[[ ENTRIES SHOWN open ]]

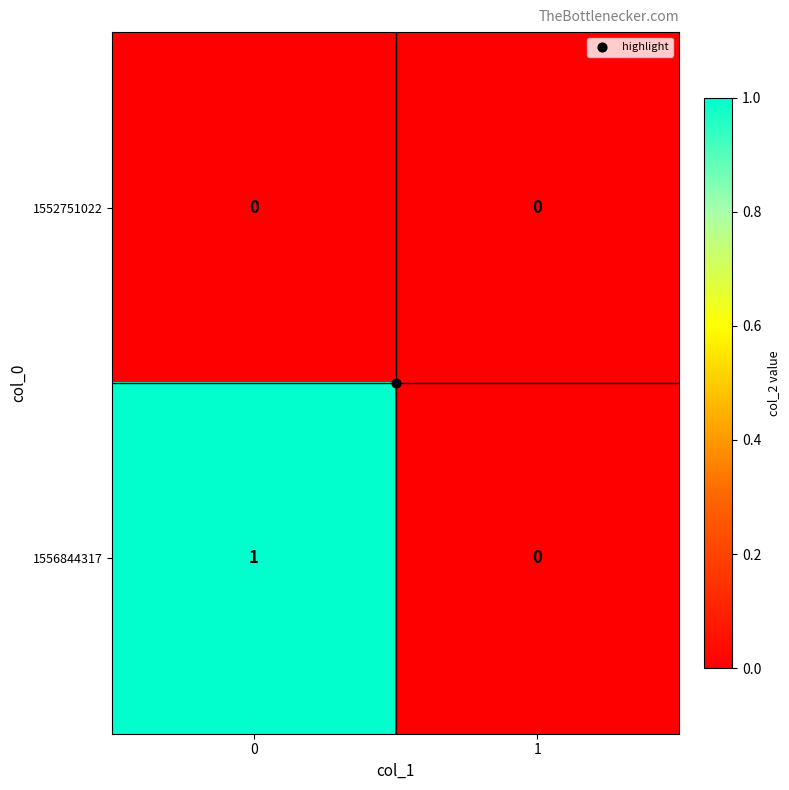

Is it true that 1556844317 equals 1 at 0?

True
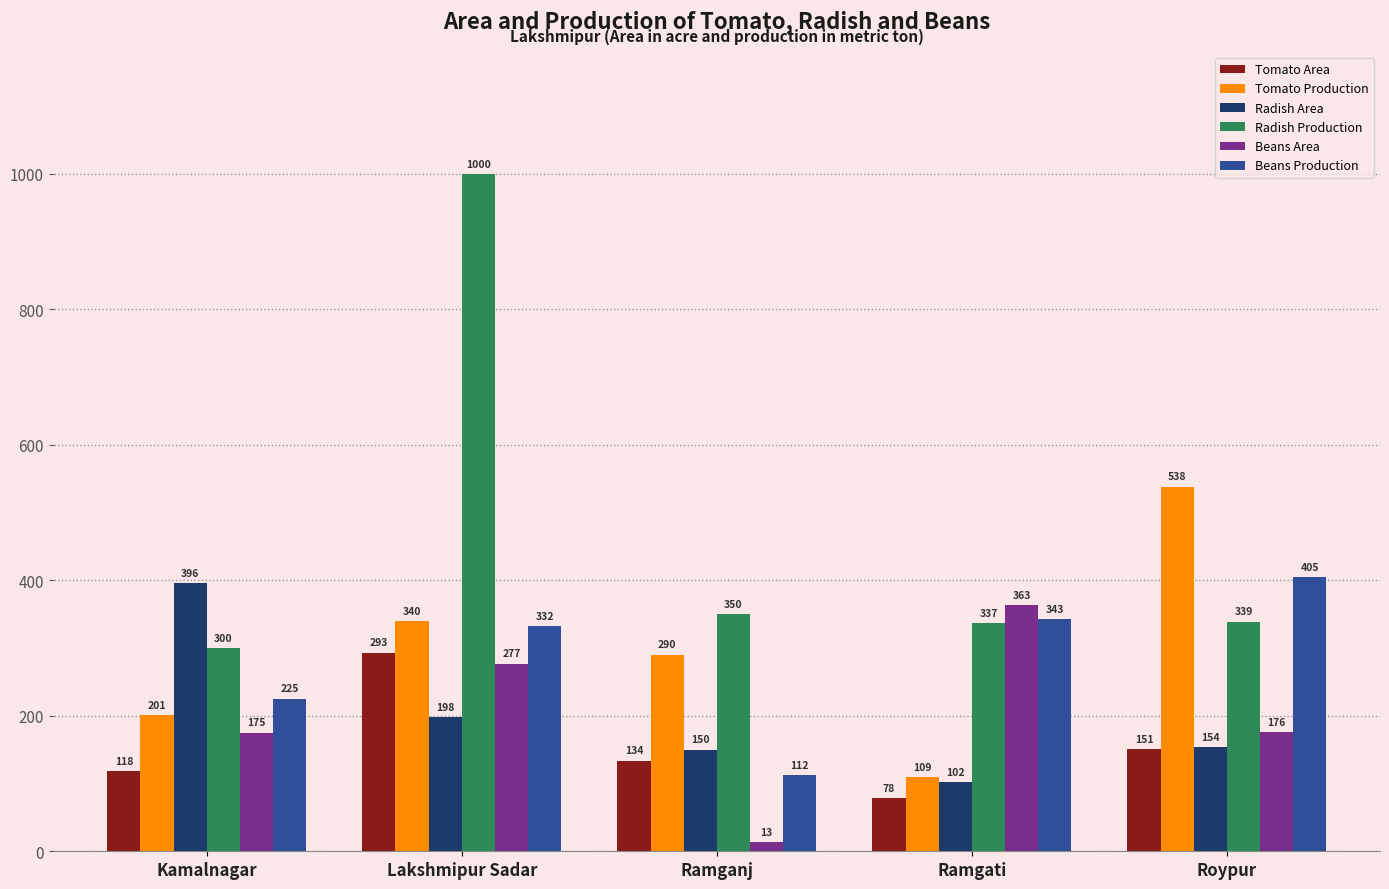

Reading left to right, extract all data points from this chart.

Tomato Area: Kamalnagar=118	Lakshmipur Sadar=293	Ramganj=134	Ramgati=78	Roypur=151
Tomato Production: Kamalnagar=201	Lakshmipur Sadar=340	Ramganj=290	Ramgati=109	Roypur=538
Radish Area: Kamalnagar=396	Lakshmipur Sadar=198	Ramganj=150	Ramgati=102	Roypur=154
Radish Production: Kamalnagar=300	Lakshmipur Sadar=1000	Ramganj=350	Ramgati=337	Roypur=339
Beans Area: Kamalnagar=175	Lakshmipur Sadar=277	Ramganj=13	Ramgati=363	Roypur=176
Beans Production: Kamalnagar=225	Lakshmipur Sadar=332	Ramganj=112	Ramgati=343	Roypur=405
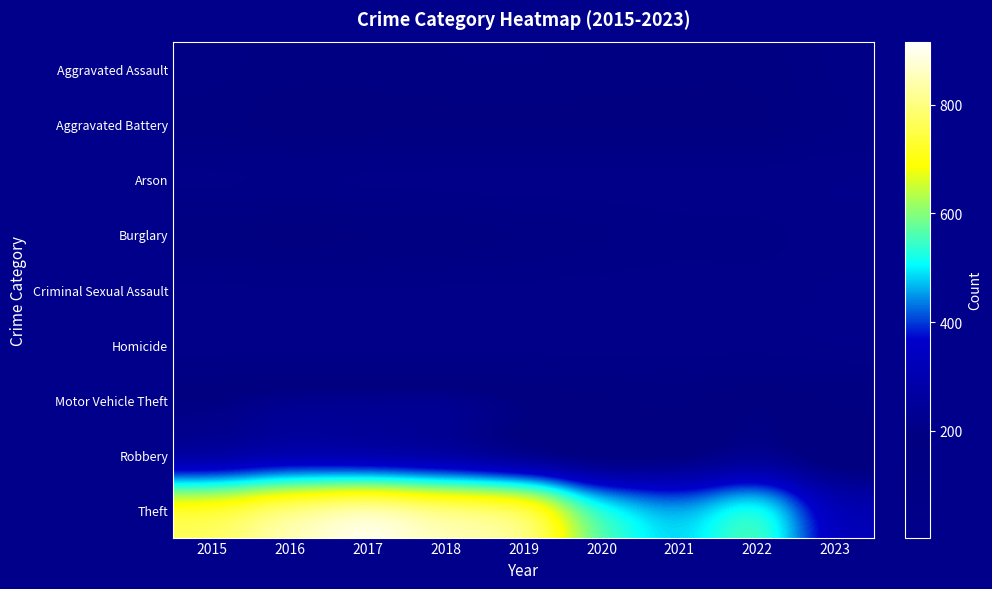

At how many categories does at least one series exceed 875?

1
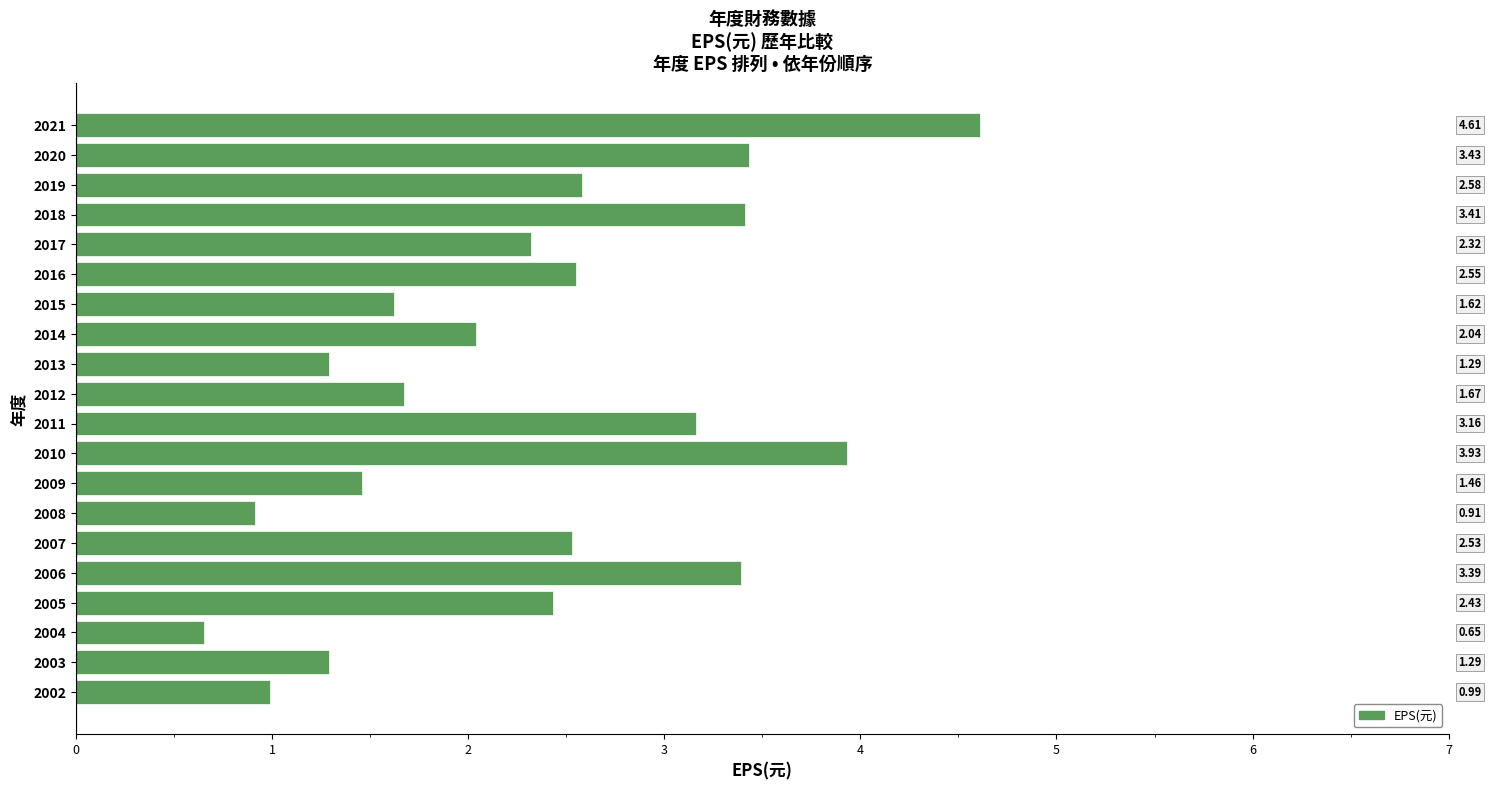

Which has a higher value, 2014 or 2006?

2006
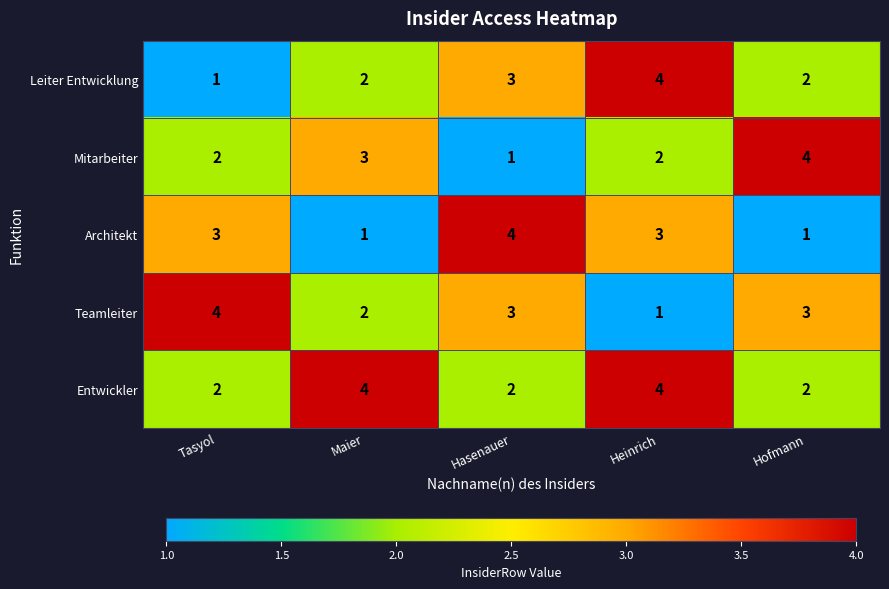

Reading left to right, extract all data points from this chart.

Leiter Entwicklung: Tasyol=1	Maier=2	Hasenauer=3	Heinrich=4	Hofmann=2
Mitarbeiter: Tasyol=2	Maier=3	Hasenauer=1	Heinrich=2	Hofmann=4
Architekt: Tasyol=3	Maier=1	Hasenauer=4	Heinrich=3	Hofmann=1
Teamleiter: Tasyol=4	Maier=2	Hasenauer=3	Heinrich=1	Hofmann=3
Entwickler: Tasyol=2	Maier=4	Hasenauer=2	Heinrich=4	Hofmann=2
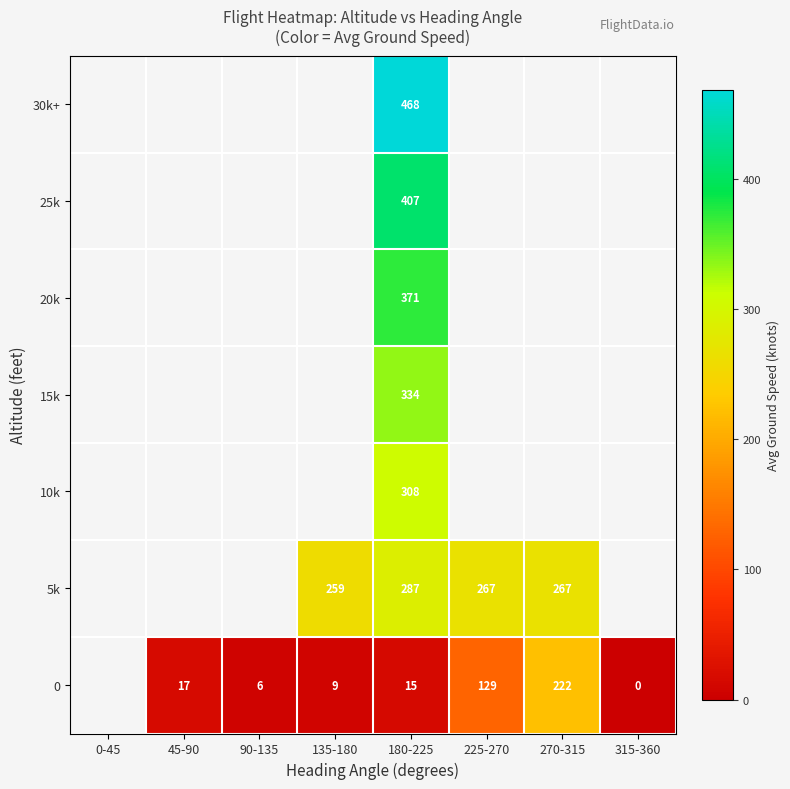

Is it true that 0 equals 14.9 at 135-180?

False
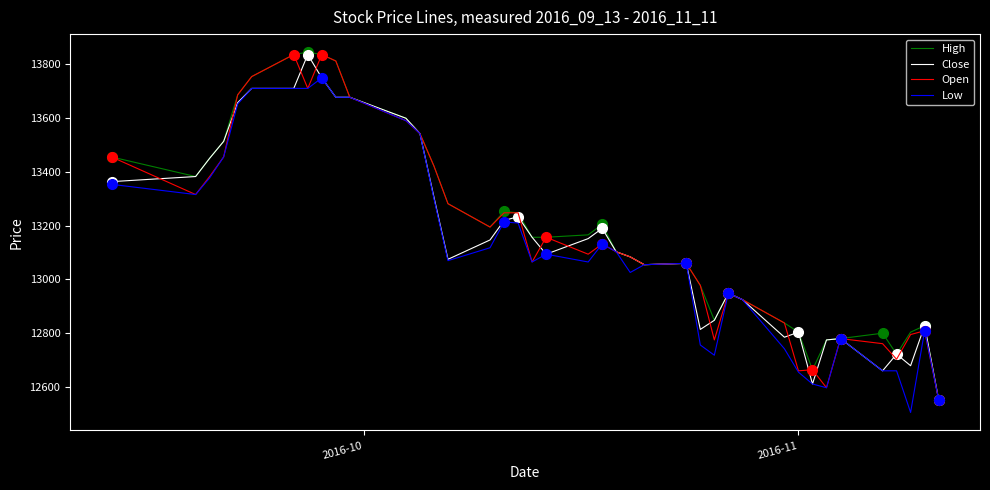

What is the smallest value displayed?

12505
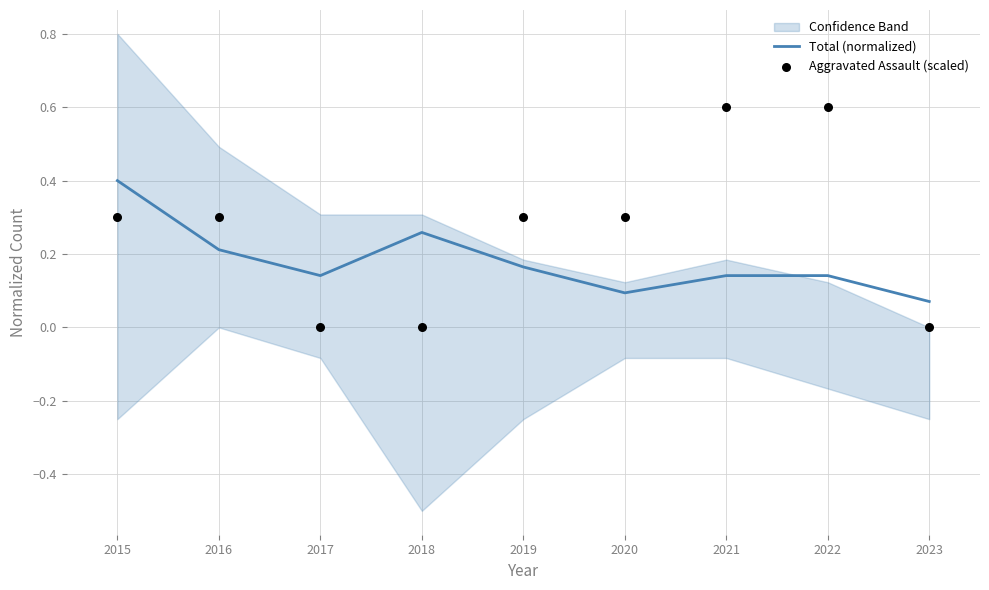

What are all the series names shown in the legend?

Total (normalized), Aggravated Assault (scaled)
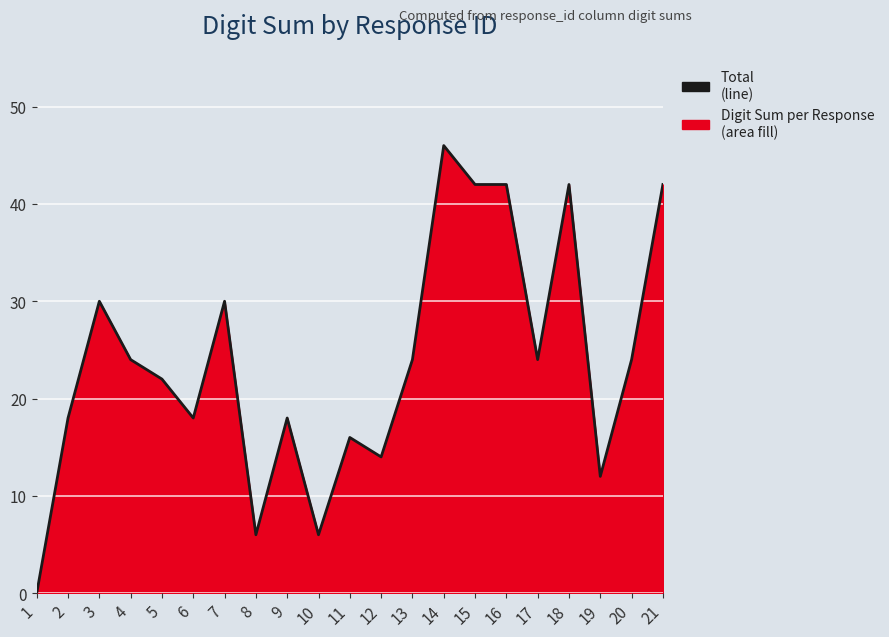

What is the greatest value displayed?

46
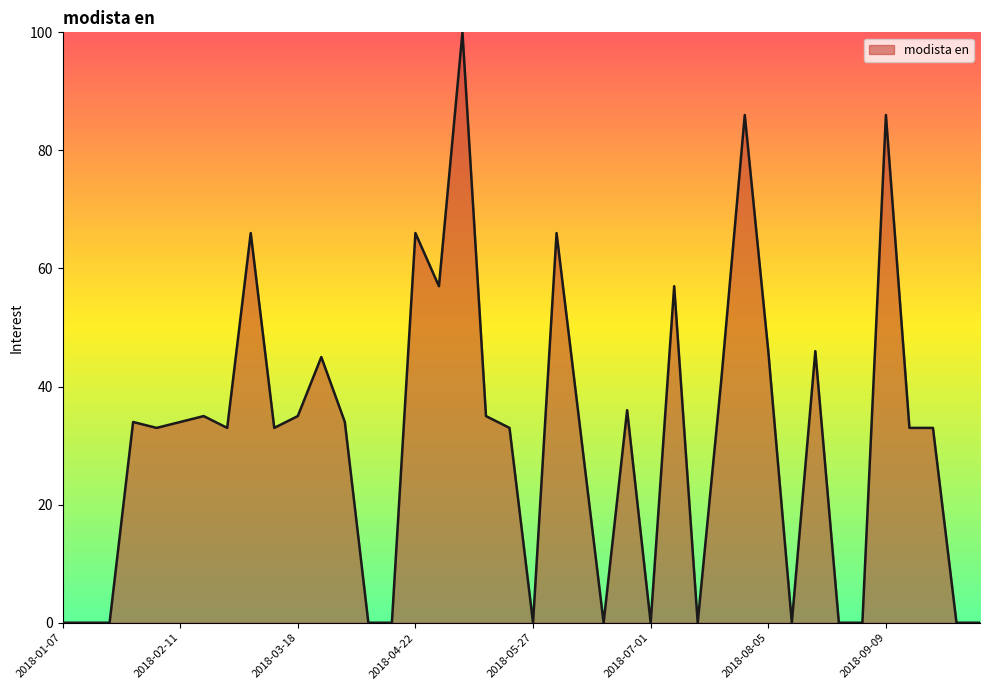

What is the average value?

31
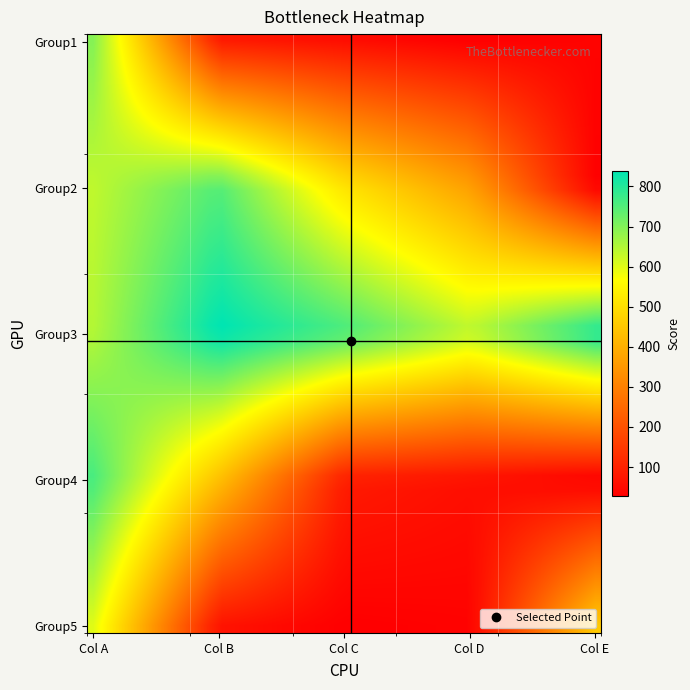

At how many categories does at least one series exceed 712?

26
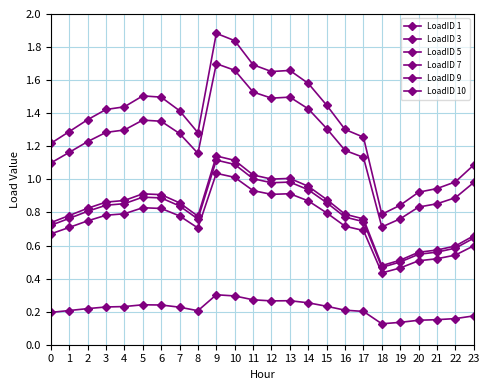

How many lines are shown in the chart?

6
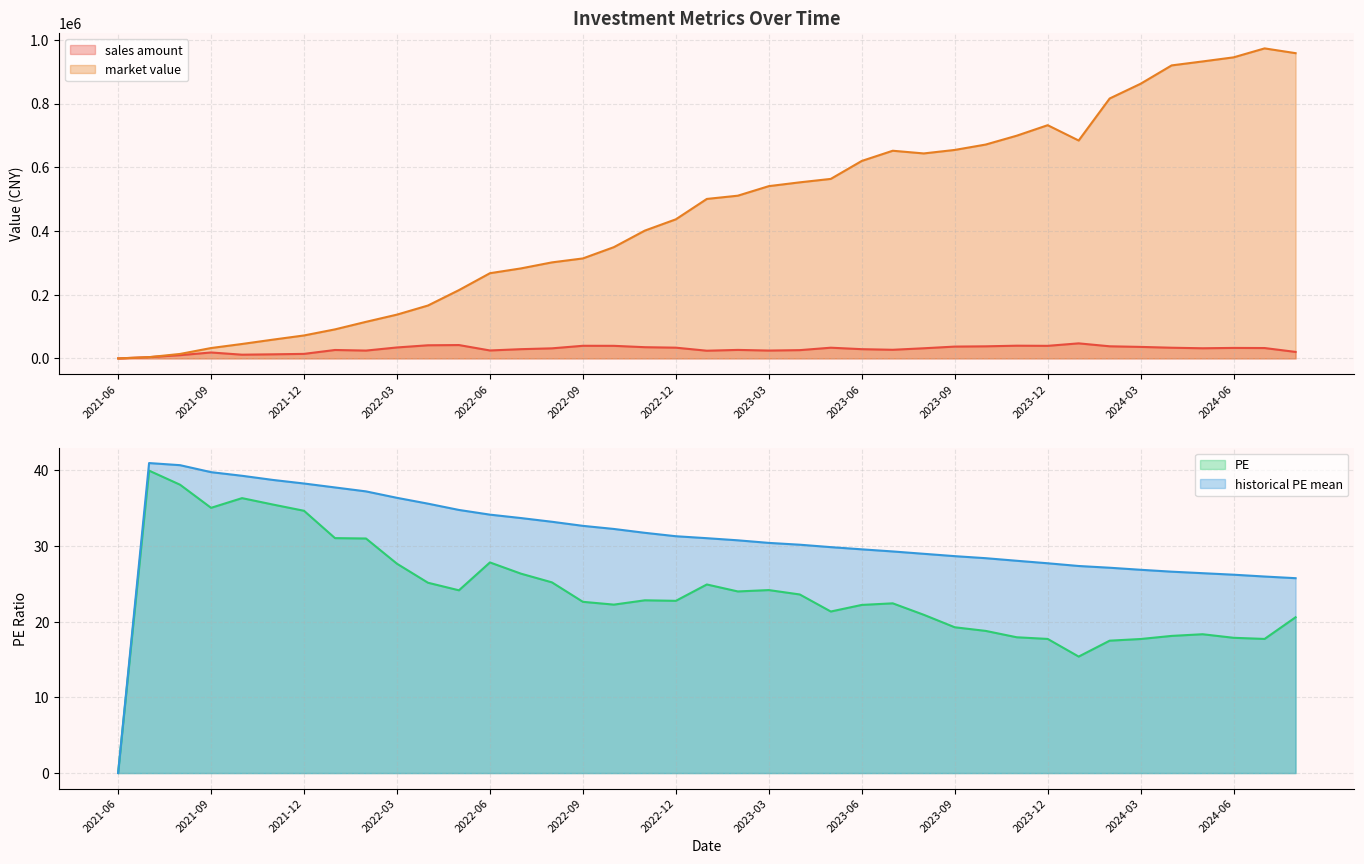

True or false: PE and market value cross at least once.

False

[[ ENTRIES SHOWN closed ]]

WHAT THE TASK REQUIRES:
Write out the listing again, swapping "chart" for "graph" wherever it appears and keeping everything else the same. Leave the pictures out of your answer.

ANSWER TO THIS PROBLEM:
Is it true that 1556844317 equals 1 at 0?

True

Reading left to right, extract all data points from this graph.

Tomato Area: Kamalnagar=118	Lakshmipur Sadar=293	Ramganj=134	Ramgati=78	Roypur=151
Tomato Production: Kamalnagar=201	Lakshmipur Sadar=340	Ramganj=290	Ramgati=109	Roypur=538
Radish Area: Kamalnagar=396	Lakshmipur Sadar=198	Ramganj=150	Ramgati=102	Roypur=154
Radish Production: Kamalnagar=300	Lakshmipur Sadar=1000	Ramganj=350	Ramgati=337	Roypur=339
Beans Area: Kamalnagar=175	Lakshmipur Sadar=277	Ramganj=13	Ramgati=363	Roypur=176
Beans Production: Kamalnagar=225	Lakshmipur Sadar=332	Ramganj=112	Ramgati=343	Roypur=405

At how many categories does at least one series exceed 875?

1

Which has a higher value, 2014 or 2006?

2006

Reading left to right, extract all data points from this graph.

Leiter Entwicklung: Tasyol=1	Maier=2	Hasenauer=3	Heinrich=4	Hofmann=2
Mitarbeiter: Tasyol=2	Maier=3	Hasenauer=1	Heinrich=2	Hofmann=4
Architekt: Tasyol=3	Maier=1	Hasenauer=4	Heinrich=3	Hofmann=1
Teamleiter: Tasyol=4	Maier=2	Hasenauer=3	Heinrich=1	Hofmann=3
Entwickler: Tasyol=2	Maier=4	Hasenauer=2	Heinrich=4	Hofmann=2

Is it true that 0 equals 14.9 at 135-180?

False

What is the smallest value displayed?

12505

What are all the series names shown in the legend?

Total (normalized), Aggravated Assault (scaled)

What is the greatest value displayed?

46

What is the average value?

31

At how many categories does at least one series exceed 712?

26

How many lines are shown in the graph?

6

True or false: PE and market value cross at least once.

False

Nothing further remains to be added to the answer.